As Giles’s mentioned in his recent blog , the winning offshore wind contract values in the latest UK CfD auction announced on 11 September are £74.75/€84.90 for Triton Knoll and £57.50/€65.31 for Hornsea 2 and Moray Firth. These are equivalent to LCOE of €77/MWh and €62/MWh.
Over the last week, we’ve been looking at the auction prices and how we think each of the bidders will achieve these prices.
Triton Knoll probably had a lower bid price than it received at the auction: it’s a good site and can reap the rewards of the LCOE savings that we have seen recently in Germany, Denmark and the Netherlands. It probably had its bid raised up to this auction price by one or more biomass project with this price (or by the owners of that biomass project thinking that Triton Knoll has this price and bidding accordingly).
At Hornsea 2, DONG can go big. Effectively they can build a (very) large extension of Hornsea 1. Standardisation across the whole area and a designated supply chain producing and servicing the equipment can drive down LCOE. DONG already knows the winds and waters, and it also knows the performance of the turbines.
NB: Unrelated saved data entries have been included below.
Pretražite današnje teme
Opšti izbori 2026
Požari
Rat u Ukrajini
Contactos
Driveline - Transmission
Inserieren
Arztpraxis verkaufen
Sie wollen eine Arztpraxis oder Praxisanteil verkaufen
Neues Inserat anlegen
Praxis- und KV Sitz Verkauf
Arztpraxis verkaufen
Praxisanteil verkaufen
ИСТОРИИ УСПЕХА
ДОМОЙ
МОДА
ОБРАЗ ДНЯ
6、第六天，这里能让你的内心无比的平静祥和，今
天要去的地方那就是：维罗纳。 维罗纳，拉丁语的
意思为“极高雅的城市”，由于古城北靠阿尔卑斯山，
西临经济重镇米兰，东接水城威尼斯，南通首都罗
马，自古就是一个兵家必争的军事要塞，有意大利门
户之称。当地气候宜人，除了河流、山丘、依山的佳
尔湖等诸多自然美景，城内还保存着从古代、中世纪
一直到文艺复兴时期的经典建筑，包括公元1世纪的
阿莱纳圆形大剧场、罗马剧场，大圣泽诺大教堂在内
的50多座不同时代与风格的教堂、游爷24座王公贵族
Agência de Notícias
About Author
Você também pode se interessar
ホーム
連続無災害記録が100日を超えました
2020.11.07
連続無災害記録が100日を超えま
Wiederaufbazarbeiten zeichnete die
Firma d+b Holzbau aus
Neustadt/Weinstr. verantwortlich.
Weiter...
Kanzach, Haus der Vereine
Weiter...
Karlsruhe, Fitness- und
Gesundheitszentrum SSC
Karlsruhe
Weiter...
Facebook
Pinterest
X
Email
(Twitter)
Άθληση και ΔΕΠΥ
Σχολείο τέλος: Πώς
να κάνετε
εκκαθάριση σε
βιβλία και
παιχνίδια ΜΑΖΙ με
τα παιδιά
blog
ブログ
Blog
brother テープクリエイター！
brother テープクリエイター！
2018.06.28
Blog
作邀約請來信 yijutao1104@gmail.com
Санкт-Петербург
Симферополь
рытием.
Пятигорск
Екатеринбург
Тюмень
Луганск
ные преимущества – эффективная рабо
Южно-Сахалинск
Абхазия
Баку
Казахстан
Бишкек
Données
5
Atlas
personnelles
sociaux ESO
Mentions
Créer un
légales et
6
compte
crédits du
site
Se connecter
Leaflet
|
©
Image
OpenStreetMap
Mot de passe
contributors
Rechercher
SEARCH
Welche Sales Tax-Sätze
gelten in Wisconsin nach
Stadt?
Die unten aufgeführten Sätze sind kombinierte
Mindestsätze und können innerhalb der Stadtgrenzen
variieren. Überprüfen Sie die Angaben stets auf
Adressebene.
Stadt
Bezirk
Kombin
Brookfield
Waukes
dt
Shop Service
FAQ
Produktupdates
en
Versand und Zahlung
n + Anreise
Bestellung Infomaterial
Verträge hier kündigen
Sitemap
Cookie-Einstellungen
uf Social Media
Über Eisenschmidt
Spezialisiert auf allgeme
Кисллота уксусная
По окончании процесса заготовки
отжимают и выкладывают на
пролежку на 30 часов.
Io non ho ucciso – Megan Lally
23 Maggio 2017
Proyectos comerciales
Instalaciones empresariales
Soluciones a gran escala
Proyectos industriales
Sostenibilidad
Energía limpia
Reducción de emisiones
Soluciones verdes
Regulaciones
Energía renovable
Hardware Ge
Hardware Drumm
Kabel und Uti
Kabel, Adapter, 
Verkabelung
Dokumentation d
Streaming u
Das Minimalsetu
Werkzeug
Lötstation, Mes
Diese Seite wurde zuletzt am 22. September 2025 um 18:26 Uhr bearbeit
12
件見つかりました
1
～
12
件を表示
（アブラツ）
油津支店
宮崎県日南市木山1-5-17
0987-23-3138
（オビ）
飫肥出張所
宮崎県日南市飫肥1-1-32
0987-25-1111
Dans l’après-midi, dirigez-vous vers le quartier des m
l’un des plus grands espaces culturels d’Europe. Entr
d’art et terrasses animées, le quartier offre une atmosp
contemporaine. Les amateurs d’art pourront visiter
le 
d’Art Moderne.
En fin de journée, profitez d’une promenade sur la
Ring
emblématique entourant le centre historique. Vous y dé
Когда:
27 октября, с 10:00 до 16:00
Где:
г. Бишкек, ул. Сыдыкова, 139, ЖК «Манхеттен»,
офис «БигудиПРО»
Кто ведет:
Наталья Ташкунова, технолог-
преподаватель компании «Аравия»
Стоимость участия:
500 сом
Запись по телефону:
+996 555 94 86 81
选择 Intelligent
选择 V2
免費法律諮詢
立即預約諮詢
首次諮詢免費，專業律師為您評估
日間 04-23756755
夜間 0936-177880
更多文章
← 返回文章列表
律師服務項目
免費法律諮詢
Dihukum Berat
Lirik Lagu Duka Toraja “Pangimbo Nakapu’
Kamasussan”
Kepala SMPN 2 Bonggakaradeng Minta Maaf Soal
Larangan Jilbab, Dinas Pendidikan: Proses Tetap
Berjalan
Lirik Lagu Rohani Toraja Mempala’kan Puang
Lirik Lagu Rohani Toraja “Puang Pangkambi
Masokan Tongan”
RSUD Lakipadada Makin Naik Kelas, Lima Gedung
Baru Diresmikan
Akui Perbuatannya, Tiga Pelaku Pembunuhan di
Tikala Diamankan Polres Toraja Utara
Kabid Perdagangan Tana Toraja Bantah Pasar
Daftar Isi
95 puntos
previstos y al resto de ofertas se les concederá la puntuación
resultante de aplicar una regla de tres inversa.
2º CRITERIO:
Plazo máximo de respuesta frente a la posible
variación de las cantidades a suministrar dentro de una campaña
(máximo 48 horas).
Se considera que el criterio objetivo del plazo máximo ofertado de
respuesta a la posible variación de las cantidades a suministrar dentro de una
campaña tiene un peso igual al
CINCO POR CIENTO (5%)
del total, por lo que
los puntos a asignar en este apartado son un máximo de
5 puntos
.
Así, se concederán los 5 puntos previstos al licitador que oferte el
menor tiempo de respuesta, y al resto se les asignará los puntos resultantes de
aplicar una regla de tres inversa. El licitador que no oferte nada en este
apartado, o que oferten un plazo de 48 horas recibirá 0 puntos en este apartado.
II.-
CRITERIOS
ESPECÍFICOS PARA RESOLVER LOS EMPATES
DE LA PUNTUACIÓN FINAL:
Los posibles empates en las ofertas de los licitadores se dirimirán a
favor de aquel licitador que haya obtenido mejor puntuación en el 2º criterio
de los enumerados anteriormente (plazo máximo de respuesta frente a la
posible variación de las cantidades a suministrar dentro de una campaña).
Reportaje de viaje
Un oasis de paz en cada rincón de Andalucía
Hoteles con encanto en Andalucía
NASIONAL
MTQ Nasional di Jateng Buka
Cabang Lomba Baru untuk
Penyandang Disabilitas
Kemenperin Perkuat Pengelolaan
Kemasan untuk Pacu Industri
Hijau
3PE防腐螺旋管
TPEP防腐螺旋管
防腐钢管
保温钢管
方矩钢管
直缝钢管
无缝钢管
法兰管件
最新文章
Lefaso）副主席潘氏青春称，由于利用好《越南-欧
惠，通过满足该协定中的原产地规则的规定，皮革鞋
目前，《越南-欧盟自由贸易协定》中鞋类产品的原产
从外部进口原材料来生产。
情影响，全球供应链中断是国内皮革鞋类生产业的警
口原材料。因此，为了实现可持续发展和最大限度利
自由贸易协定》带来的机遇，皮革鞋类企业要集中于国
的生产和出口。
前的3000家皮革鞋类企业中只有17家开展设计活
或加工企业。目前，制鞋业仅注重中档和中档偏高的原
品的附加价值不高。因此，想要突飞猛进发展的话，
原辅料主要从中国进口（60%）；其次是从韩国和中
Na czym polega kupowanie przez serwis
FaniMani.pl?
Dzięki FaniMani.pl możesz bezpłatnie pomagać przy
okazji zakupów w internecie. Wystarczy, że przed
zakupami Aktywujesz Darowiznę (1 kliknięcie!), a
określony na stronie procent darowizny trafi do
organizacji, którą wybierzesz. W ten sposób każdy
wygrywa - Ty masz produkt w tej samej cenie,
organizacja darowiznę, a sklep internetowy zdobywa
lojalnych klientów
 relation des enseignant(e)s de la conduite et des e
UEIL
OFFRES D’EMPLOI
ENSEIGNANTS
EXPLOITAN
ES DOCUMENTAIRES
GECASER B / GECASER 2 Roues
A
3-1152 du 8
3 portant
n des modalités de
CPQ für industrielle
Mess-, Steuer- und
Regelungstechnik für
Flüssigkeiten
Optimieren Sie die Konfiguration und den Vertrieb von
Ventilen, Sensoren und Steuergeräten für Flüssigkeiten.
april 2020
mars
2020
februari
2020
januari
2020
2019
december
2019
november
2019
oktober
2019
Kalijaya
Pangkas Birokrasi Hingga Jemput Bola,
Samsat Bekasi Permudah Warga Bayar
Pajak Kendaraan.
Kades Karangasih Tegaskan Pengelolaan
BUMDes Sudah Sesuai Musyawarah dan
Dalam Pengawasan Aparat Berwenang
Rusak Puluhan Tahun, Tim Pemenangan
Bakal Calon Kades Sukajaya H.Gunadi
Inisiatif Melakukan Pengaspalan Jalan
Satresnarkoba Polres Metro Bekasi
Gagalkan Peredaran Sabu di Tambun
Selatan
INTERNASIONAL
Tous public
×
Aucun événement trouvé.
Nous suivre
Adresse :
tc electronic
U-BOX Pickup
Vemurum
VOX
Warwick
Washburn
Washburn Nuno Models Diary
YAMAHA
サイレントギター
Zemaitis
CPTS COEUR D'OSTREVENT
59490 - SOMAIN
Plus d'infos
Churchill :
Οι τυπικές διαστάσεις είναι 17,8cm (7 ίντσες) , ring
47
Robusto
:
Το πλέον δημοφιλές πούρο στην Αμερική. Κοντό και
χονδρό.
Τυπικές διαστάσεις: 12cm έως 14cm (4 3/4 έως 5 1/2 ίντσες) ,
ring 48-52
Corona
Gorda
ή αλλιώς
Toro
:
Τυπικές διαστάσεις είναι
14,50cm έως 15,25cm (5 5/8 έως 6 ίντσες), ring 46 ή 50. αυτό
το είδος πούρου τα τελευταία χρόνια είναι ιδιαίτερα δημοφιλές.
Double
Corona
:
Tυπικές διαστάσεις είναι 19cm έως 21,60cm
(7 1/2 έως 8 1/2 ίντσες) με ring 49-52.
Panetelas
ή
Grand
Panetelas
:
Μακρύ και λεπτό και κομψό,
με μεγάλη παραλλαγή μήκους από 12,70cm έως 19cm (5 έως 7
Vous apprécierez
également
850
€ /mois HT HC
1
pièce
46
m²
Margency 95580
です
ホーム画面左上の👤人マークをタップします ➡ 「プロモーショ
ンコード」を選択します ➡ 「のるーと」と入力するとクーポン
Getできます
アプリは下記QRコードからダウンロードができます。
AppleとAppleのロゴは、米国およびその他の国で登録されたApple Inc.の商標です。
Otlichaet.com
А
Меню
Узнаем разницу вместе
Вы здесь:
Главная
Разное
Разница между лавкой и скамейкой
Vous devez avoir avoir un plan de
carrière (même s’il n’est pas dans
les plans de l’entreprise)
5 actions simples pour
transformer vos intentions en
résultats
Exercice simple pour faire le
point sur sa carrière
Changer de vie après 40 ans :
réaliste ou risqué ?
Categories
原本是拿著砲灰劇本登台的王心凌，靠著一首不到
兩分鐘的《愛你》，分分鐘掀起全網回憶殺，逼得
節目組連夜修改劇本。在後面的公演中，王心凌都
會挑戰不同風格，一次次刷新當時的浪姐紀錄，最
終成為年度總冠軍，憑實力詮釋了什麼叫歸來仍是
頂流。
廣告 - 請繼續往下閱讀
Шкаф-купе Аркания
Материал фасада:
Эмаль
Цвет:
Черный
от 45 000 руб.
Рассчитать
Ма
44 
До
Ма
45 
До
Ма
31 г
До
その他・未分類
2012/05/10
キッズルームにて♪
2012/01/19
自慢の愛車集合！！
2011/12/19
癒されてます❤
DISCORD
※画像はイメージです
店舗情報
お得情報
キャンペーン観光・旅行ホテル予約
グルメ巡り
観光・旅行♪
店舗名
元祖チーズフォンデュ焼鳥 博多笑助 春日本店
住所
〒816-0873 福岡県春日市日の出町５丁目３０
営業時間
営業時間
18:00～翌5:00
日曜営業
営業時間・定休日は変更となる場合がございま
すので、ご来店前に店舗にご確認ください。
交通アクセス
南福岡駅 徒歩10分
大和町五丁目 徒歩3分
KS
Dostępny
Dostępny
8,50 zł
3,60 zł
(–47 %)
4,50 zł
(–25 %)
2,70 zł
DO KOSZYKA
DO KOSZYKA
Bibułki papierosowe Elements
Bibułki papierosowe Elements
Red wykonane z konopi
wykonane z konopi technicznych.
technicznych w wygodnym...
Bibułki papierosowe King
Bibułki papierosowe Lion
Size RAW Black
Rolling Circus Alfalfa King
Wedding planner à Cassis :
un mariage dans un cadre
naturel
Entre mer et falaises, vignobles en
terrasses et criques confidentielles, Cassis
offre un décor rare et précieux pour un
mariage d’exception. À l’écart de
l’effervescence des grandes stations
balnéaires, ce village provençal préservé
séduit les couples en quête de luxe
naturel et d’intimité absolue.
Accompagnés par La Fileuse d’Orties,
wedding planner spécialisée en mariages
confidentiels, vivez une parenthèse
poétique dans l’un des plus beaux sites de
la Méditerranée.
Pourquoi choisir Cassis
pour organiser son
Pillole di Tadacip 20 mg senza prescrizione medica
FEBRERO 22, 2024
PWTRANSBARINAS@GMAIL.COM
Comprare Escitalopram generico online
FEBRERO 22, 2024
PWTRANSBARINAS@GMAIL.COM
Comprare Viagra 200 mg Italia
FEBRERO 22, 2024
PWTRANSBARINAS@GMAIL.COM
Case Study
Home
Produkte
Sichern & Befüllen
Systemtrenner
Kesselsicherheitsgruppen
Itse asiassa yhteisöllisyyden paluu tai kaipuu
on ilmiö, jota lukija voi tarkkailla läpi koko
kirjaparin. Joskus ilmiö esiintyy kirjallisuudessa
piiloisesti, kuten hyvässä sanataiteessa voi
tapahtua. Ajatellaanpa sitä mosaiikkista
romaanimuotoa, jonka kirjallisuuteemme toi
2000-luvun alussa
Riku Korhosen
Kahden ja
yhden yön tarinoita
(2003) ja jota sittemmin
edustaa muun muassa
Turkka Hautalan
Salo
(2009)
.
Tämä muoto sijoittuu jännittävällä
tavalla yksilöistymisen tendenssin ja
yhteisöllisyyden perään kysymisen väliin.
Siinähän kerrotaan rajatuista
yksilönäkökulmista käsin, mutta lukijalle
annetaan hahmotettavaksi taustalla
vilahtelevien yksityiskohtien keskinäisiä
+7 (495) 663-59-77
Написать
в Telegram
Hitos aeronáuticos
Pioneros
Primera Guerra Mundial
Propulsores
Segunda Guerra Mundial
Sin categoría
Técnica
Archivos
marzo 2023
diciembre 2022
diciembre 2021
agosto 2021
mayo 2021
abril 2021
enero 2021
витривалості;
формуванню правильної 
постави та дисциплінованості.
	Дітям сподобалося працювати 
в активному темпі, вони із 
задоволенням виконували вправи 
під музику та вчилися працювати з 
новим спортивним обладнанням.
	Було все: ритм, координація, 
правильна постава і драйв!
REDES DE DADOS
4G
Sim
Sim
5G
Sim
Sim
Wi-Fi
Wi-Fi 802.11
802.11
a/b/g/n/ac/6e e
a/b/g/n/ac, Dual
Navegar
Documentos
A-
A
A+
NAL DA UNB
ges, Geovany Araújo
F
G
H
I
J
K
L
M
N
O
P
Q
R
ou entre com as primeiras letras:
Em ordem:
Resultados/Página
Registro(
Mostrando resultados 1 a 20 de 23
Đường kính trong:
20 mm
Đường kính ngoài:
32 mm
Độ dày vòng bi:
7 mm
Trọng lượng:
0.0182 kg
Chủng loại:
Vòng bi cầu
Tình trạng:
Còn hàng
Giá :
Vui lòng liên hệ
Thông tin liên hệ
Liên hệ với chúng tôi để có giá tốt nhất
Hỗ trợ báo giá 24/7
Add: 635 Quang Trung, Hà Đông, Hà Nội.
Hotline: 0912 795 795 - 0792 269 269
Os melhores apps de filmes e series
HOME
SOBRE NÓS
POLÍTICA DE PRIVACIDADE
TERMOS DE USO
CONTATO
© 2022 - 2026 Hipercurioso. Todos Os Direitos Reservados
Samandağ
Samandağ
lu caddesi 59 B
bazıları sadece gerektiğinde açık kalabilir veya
With such a large site, it is easier to hold spares in common and have all technicians know how to install and operate these particular turbines. DONG have also talked about reducing cost in the transmission link, which at over 100km is important and could have an impact between of €1.50- €3.00/MWh.
For Moray Firth, we think next generation (10MW+) turbines may well need to be used to get the low LCOE implied by their winning auction bid. This will probably require a new marine licensing application to raise the maximum allowable tip height. If EDPR can finance the project without this new technology risk impacting significantly on the weighted average cost of capital (WACC), then an LCOE of €62/MWh is achievable.